问题20:找到以下方程式无法解决的k值:
kx-5y = 2
6x + 2y = 7
解决方案:
Given that,
kx − 5y = 2 …(1)
6x + 2y = 7 …(2)
So, the given equations are in the form of:
a1x + b1y − c1 = 0 …(3)
a2x + b2y − c2 = 0 …(4)
On comparing eq (1) with eq(3) and eq(2) with eq (4), we get
a1 = k, b1 = −5, c1 = −2
a2 = 6 b2 = 2, c2 = −7
For no solution, we have
a1/a2 = b1/b2 ≠ c1/c2
1/2 = 2/k ≠ 2/7
k = 4
2k = -30
k = -15
Hence, when k = -15 the given set of equations will have no solutions.
问题21:找到以下方程组无解的k的值:
x + 2y = 0,
2x + ky = 5
解决方案:
Given that,
x + 2y = 0 …(1)
2x + ky = 5 …(2)
So, the given equations are in the form of:
a1x + b1y − c1 = 0 …(3)
a2x + b2y − c2 = 0 …(4)
On comparing eq (1) with eq(3) and eq(2) with eq (4), we get
a1 = 1, b1 = 2, c1 = 0
a2 = 2, b2 = k, c2 = −5
For no solution, we have
a1/a2 = b1/b2 ≠ c1/c2
k/6 = -5/2 ≠ 2/7
k = 4
Hence, when k = 4 the given set of equations will have no solutions.
问题22。
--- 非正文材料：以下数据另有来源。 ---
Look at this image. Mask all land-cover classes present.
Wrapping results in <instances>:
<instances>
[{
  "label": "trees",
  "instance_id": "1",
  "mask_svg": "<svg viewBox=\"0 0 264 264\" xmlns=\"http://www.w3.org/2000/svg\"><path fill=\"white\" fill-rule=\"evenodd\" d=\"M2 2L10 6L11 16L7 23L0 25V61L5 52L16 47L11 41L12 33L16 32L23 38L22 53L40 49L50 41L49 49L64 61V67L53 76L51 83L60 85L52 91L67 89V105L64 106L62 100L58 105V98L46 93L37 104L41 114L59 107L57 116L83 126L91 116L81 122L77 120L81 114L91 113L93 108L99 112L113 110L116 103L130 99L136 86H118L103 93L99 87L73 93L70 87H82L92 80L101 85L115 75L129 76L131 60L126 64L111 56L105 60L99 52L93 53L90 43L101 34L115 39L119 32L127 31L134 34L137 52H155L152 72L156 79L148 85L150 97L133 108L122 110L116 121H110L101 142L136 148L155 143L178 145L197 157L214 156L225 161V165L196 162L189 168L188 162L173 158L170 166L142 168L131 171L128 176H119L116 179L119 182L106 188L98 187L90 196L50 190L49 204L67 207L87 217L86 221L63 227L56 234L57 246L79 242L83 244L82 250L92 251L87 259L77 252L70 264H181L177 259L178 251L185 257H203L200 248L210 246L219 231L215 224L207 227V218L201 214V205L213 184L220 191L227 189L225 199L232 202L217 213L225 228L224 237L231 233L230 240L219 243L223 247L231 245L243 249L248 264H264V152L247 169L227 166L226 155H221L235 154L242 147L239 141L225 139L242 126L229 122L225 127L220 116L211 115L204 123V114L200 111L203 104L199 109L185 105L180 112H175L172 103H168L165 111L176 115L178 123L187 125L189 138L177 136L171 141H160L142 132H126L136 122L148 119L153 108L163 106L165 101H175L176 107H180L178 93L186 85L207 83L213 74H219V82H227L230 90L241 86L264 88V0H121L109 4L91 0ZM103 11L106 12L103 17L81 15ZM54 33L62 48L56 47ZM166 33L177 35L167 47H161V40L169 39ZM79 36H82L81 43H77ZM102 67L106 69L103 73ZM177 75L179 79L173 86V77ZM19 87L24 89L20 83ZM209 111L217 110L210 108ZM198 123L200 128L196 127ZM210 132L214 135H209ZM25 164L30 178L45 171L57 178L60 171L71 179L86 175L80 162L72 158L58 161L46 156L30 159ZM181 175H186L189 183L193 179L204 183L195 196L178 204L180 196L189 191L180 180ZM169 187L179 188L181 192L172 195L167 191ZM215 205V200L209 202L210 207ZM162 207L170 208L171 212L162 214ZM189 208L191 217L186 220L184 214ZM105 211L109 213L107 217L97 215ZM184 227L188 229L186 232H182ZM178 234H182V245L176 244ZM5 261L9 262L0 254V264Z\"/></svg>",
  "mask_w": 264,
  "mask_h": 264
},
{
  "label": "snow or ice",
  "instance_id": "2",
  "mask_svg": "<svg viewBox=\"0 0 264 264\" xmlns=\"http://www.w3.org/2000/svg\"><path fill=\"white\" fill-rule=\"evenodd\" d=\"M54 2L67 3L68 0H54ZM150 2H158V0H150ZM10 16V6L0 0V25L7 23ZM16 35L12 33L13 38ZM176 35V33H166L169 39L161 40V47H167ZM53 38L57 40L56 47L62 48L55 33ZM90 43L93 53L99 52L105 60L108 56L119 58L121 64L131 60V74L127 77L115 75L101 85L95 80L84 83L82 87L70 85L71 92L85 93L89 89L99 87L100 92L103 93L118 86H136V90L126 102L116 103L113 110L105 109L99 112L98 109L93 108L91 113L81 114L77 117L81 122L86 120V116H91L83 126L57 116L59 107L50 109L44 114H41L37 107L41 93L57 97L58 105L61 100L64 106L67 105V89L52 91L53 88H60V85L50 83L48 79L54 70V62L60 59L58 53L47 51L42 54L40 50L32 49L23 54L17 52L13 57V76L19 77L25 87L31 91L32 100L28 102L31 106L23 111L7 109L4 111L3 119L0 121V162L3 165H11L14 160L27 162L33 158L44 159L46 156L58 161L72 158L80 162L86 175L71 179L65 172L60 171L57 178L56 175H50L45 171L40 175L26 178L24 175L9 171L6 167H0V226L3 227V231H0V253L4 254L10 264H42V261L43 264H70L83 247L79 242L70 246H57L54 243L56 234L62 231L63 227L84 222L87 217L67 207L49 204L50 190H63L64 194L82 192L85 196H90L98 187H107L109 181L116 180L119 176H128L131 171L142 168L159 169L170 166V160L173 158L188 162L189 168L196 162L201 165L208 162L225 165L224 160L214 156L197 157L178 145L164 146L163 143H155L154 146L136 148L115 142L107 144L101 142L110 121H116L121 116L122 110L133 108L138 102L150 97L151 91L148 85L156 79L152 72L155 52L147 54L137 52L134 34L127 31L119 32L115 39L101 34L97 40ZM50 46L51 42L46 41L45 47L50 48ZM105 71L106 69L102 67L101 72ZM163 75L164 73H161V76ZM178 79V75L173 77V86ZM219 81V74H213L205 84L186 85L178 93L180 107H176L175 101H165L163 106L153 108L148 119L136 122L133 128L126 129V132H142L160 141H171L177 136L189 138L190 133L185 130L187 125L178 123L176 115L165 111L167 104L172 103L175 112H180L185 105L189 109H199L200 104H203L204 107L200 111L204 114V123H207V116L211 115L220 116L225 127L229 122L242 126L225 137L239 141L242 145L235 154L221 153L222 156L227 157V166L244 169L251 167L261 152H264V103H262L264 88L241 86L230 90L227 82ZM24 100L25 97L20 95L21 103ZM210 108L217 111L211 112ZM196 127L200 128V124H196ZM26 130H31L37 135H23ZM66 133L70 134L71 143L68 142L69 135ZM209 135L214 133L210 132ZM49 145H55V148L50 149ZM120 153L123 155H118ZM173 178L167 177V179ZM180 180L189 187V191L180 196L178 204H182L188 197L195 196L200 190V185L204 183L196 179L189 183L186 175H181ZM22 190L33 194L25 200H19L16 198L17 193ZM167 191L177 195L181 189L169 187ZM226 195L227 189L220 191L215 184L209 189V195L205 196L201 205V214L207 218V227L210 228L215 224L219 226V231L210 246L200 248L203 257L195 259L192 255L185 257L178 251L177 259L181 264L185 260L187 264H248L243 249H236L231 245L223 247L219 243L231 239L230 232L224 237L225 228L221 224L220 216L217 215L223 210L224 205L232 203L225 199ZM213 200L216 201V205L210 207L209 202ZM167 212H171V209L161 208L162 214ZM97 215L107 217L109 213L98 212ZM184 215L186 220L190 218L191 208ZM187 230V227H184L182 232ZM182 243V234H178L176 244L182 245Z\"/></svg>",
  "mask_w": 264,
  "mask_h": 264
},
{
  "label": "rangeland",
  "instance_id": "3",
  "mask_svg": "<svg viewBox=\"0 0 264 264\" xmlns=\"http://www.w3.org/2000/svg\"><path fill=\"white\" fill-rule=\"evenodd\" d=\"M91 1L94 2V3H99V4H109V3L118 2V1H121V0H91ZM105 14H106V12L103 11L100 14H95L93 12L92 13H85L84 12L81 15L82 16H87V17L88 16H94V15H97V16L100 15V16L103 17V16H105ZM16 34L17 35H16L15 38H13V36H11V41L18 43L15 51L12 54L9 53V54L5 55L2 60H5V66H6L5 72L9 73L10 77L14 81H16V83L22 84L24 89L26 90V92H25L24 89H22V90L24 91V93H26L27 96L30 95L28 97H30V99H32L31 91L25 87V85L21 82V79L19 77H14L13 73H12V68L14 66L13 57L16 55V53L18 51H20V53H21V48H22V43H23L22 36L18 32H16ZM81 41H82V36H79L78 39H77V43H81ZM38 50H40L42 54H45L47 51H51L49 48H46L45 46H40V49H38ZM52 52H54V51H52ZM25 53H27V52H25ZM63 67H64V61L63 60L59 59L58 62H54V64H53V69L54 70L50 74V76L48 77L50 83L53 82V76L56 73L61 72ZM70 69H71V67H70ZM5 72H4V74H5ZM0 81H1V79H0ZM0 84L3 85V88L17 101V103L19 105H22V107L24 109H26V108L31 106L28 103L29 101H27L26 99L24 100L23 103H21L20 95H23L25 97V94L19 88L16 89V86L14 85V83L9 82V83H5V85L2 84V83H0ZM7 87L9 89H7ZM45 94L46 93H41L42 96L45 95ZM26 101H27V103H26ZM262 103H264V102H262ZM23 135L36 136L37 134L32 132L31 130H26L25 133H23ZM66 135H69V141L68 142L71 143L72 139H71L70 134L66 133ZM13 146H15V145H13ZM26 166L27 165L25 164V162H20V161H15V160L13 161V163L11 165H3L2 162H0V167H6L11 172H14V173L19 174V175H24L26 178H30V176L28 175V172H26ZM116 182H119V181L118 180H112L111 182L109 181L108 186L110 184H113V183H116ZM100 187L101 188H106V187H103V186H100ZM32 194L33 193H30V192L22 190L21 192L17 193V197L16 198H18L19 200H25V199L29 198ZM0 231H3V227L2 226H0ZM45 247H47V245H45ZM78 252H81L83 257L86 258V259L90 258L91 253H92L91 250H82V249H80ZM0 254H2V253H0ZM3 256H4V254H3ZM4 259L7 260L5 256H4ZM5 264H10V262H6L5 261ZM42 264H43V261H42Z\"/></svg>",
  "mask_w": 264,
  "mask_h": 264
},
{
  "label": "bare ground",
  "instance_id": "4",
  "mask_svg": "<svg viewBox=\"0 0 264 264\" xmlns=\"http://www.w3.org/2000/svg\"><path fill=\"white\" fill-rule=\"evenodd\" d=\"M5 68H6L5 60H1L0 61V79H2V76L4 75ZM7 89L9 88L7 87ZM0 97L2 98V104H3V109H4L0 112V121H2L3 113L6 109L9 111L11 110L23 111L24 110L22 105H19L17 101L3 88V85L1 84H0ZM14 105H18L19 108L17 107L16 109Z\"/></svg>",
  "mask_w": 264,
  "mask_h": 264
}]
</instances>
找到以下方程组无解的k的值:
3x-4y + 7 = 0,
kx + 3y-5 = 0
解决方案:
Given that,
3x − 4y + 7 = 0 …(1)
kx + 3y − 5 = 0 …(2)
So, the given equations are in the form of:
a1x + b1y − c1 = 0 …(3)
a2x + b2y − c2 = 0 …(4)
On comparing eq (1) with eq(3) and eq(2) with eq (4), we get
a1 = 3, b1 = −4, c1 = 7
a2 = k, b2 = 3, c2 = −5
For no solution, we have
a1/a2 = b1/b2 ≠ c1/c2
3/k = -4/3
k = -9/4
Hence, when k = -9/4 the given set of equations will have no solutions.
问题23:找到以下方程式无解的k的值:
2x-ky + 3 = 0,
3x + 2y-1 = 0
解决方案:
Given that,
2x − ky + 3 = 0 …(1)
3x + 2y − 1 = 0 …(2)
So, the given equations are in the form of:
a1x + b1y − c1 = 0 …(3)
a2x + b2y − c2 = 0 …(4)
On comparing eq (1) with eq(3) and eq(2) with eq (4), we get
a1 = 2, b1 = −k, c1 = 3
a2 = 3, b2 = 2, c2 = −1
For no solution, we have
a1/a2 = b1/b2 ≠ c1/c2
2/3 = -k/2
k = -4/3
Hence, when k = -4/3 the given set of equations will have no solutions.
问题24.找到以下方程组无解的k的值:
2x + ky − 11 = 0,
5x-7y-5 = 0
解决方案:
Given that,
2x + ky − 11 = 0 …(1)
5x − 7y − 5 = 0 …(2)
So, the given equations are in the form of:
a1x + b1y − c1 = 0 …(3)
a2x + b2y − c2 = 0 …(4)
On comparing eq (1) with eq(3) and eq(2) with eq (4), we get
a1 = 2, b1 = k, c1 = −11
a2 = 5, b2 = −7, c2 = −5
For no solution, we have
a1/a2 = b1/b2 ≠ c1/c2
2/5 = -k/-7
k = -14/5
Hence, when k = -14/5 the given set of equations will have no solutions.
问题25.找到以下方程组无解的k的值:
kx + 3y = 3,
12x + ky = 6
解决方案:
Given that,
kx + 3y = 3 …(1)
12x + ky = 6 …(2)
So, the given equations are in the form of:
a1x + b1y − c1 = 0 …(3)
a2x + b2y − c2 = 0 …(4)
On comparing eq (1) with eq(3) and eq(2) with eq (4), we get
a1 = k, b1 = 3, c1 = −3
a2 = 12, b2 = k, c2 = − 6
For no solution, we have
a1/a2 = b1/b2 ≠ c1/c2
k/12 = 3/k ≠ 3/6 …(5)
k2 = 36 ⇒ k = + 6 or −6
From eq (5), we get
k/12 ≠ 3/6
k ≠ 6
Hence, when k = -6 the given set of equations will have no solutions.
问题26.对于a的哪个值,以下方程组将不一致?
4x + 6y-11 = 0,
2x + ay-7 = 0
解决方案:
Given that,
4x + 6y − 11 = 0 …(1)
2x + ay − 7 = 0 …(2)
So, the given equations are in the form of:
a1x + b1y − c1 = 0 …(3)
a2x + b2y − c2 = 0 …(4)
On comparing eq (1) with eq(3) and eq(2) with eq (4), we get
a1 = 4, b1 = 6, c1 = −11
a2 = 2, b2 = a, c2 = −7
For inconsistent solution, we have
a1/a2 = b1/b2 ≠ c1/c2
a1/a2 = b1/b2
4/2 = 6/a
a = 3
Hence, when a = 3 the given set of equations will be inconsistent.